And if so then, I have generated 1570*7 excel table for my project by Matlab code. Now i want to create a network that takes 5 columns (First five natural frequencies of the structure) as input and takes remaining 2 columns (Size and location of defect) as target.
So my query is, while you have used some other input data format, and I have excel table.

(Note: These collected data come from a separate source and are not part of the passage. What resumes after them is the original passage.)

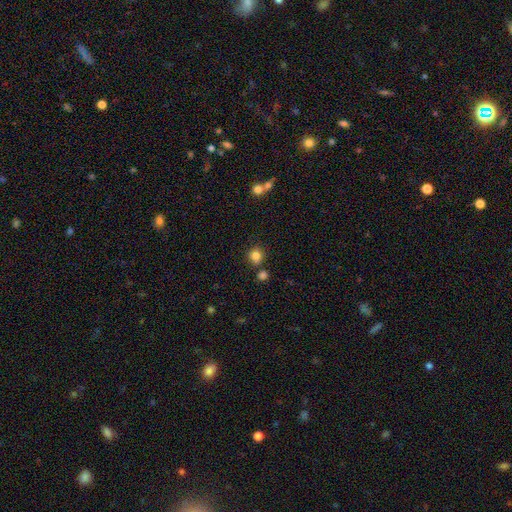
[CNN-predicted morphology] Smooth or featured: smooth — 82% (star or artifact — 12%)
How rounded: round — 83% (in between — 16%)
Merging: none — 76% (merger — 11%)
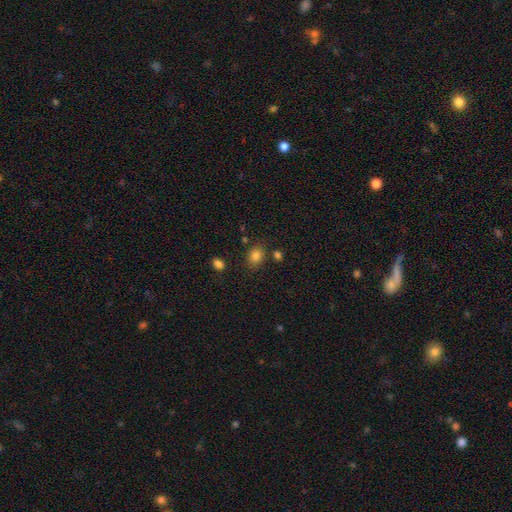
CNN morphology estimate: The model was most divided on "how rounded": in between: 58%, round: 41%, cigar-shaped: 1%. More confident: smooth or featured — smooth (83%); merging — none (77%).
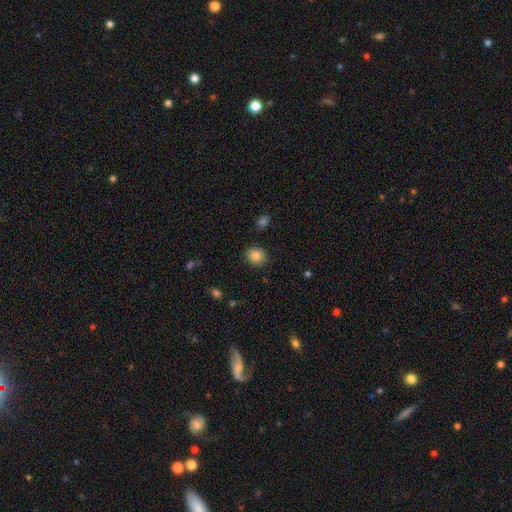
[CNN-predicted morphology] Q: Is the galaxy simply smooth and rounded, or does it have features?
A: smooth — 84%.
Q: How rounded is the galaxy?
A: round — 72%.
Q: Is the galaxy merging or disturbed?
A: none — 86%.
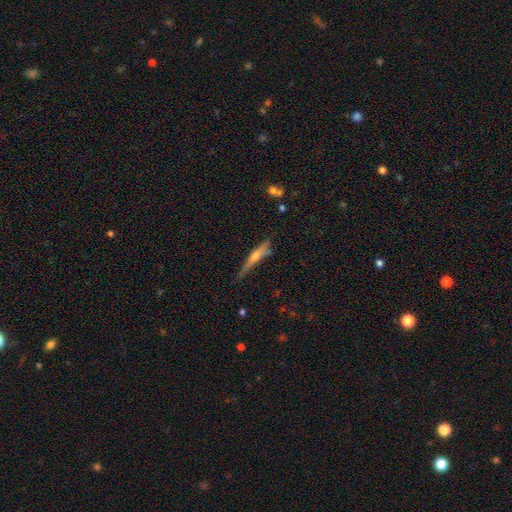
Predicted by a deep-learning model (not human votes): featured or disk 65%, smooth 27%, star or artifact 8%. Down the decision tree: edge-on disk — yes (96%); edge-on bulge — rounded (80%); merging — none (75%).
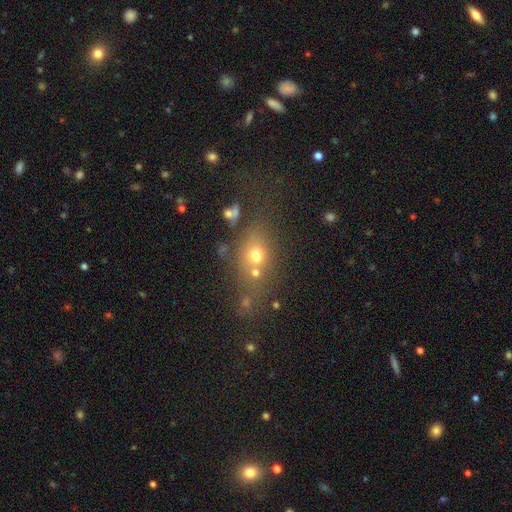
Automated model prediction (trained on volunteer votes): smooth-or-featured: smooth: 60% | star or artifact: 21% | featured or disk: 19%
  how-rounded: round: 48% | in between: 47% | cigar-shaped: 5%
  merging: none: 50% | merger: 28% | minor disturbance: 14% | major disturbance: 9%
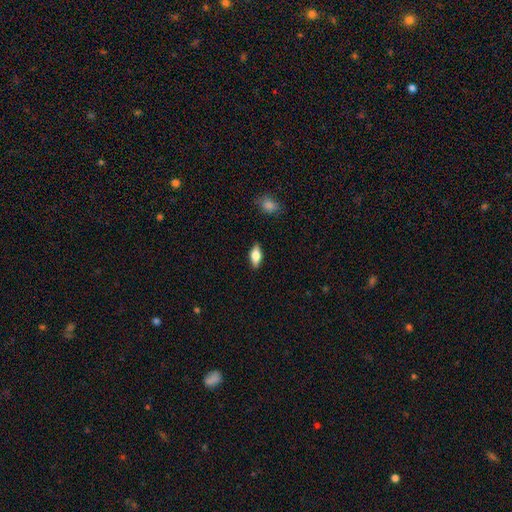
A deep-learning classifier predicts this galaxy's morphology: Smooth or featured: smooth — 61% (featured or disk — 32%)
How rounded: in between — 81% (cigar-shaped — 15%)
Merging: none — 87% (minor disturbance — 10%)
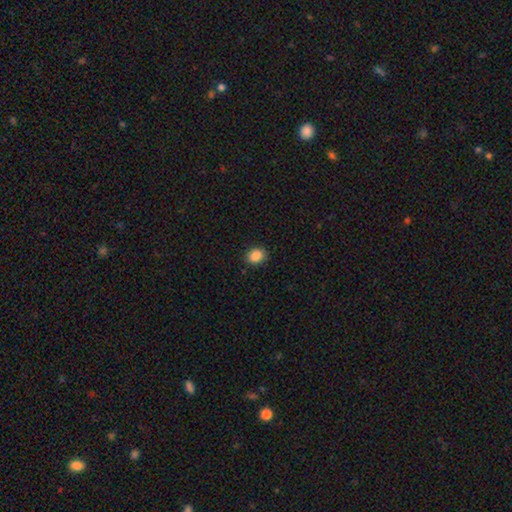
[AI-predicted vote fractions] Smooth or featured: smooth — 88% (star or artifact — 9%)
How rounded: in between — 51% (round — 48%)
Merging: none — 87% (minor disturbance — 9%)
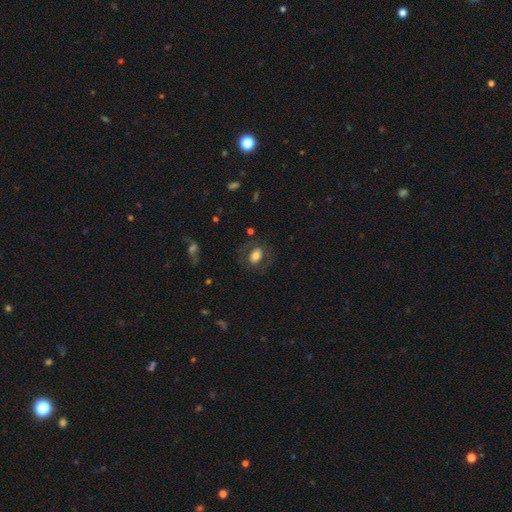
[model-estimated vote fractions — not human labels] smooth-or-featured: smooth: 62% | featured or disk: 30% | star or artifact: 8%
  how-rounded: in between: 73% | round: 25% | cigar-shaped: 2%
  merging: none: 72% | minor disturbance: 14% | major disturbance: 13% | merger: 2%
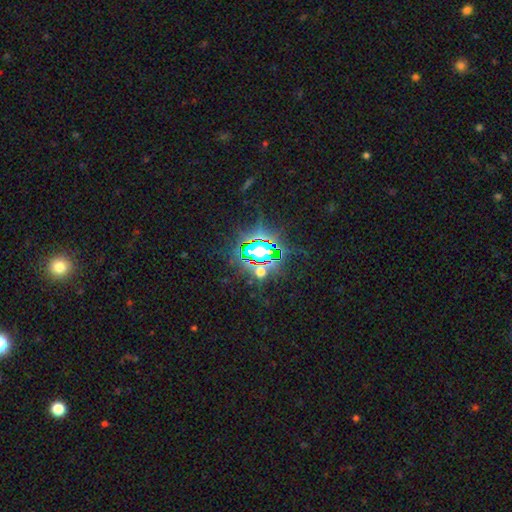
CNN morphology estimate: The model was most divided on "smooth or featured": star or artifact: 78%, smooth: 12%, featured or disk: 10%.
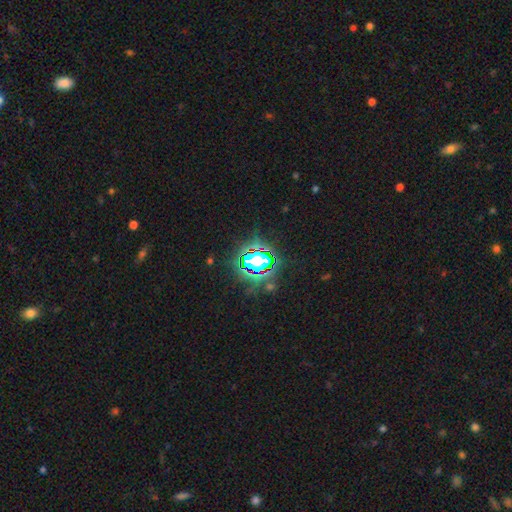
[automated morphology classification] Smooth or featured? star or artifact (76%)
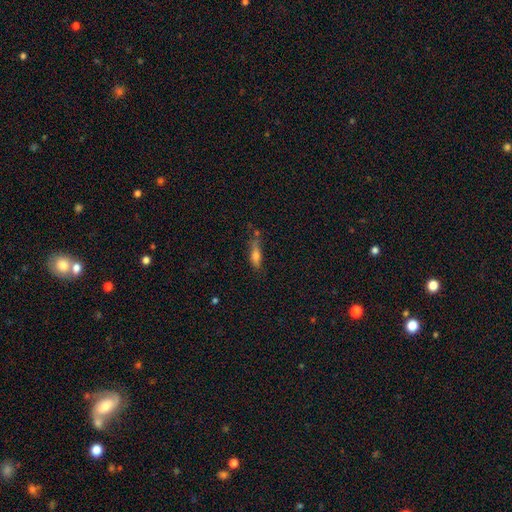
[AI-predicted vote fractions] Q: Smooth or featured?
A: smooth (62%); runner-up: featured or disk (28%)
Q: How rounded?
A: cigar-shaped (58%); runner-up: in between (39%)
Q: Merging?
A: none (59%); runner-up: minor disturbance (24%)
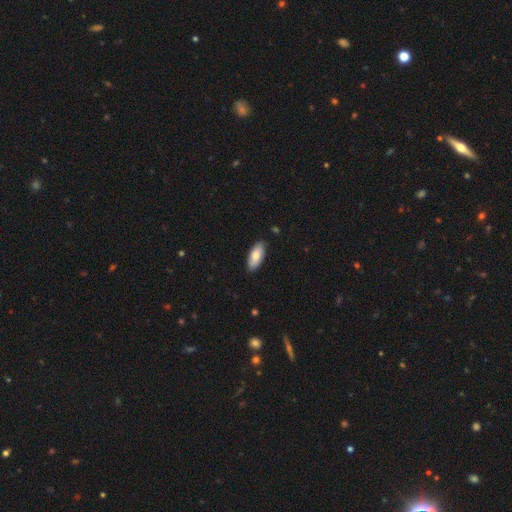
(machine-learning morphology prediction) Smooth or featured: smooth — 80% (featured or disk — 14%)
How rounded: in between — 85% (cigar-shaped — 13%)
Merging: none — 87% (minor disturbance — 10%)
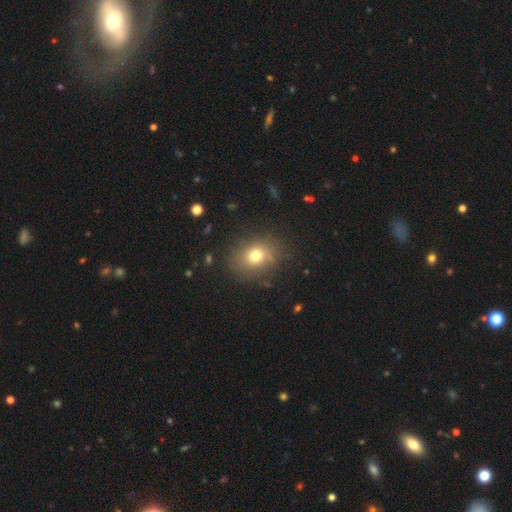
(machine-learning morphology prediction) This is likely a smooth galaxy (73%). How rounded: possibly round (58%). Merging: likely none (78%).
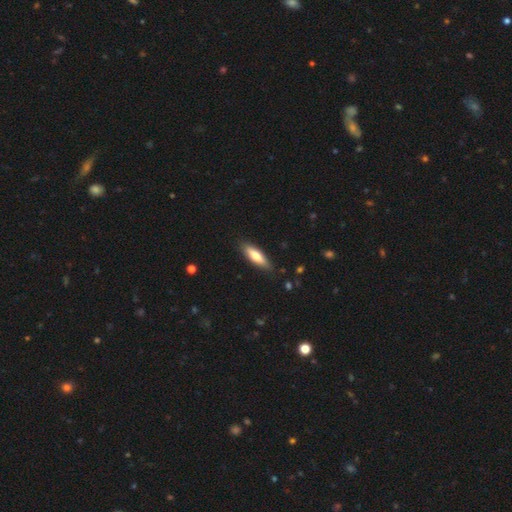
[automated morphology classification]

So how can i incorporate reading those data format instead of .points data file?
Hello Narendra,
Yes, it is a generic implementation for MLP feedforward network.
Concerning parsing the Excel data in MATLAB, there are many tutorials online for that.
In line 52, the variable 'Samples' should contain the training data, a row for each data sample. In your case it should be a matrix of 1570 rows X 5 columns.
Because, you don't have classes here; i.e. you don't have a single output neuron that should fire for each different class. You should comment the 'for' loop in line 70. And after it, fill the matrix 'TargetOutput' such that each row is the desired output for each data sample. In your case it should be a matrix of 1570 rows X 2 columns.
Also, for the above reason, your training stop criteria is different. So, comment lines 184:195 and line 198, and another code that can estimate how much the neural network is good (calculate 'MSE(Epoch)' using the 'outputs' results for each sample). 'MSE(Epoch)' should be the number of mistakenly classified samples from the neural network divided by the total number of data samples.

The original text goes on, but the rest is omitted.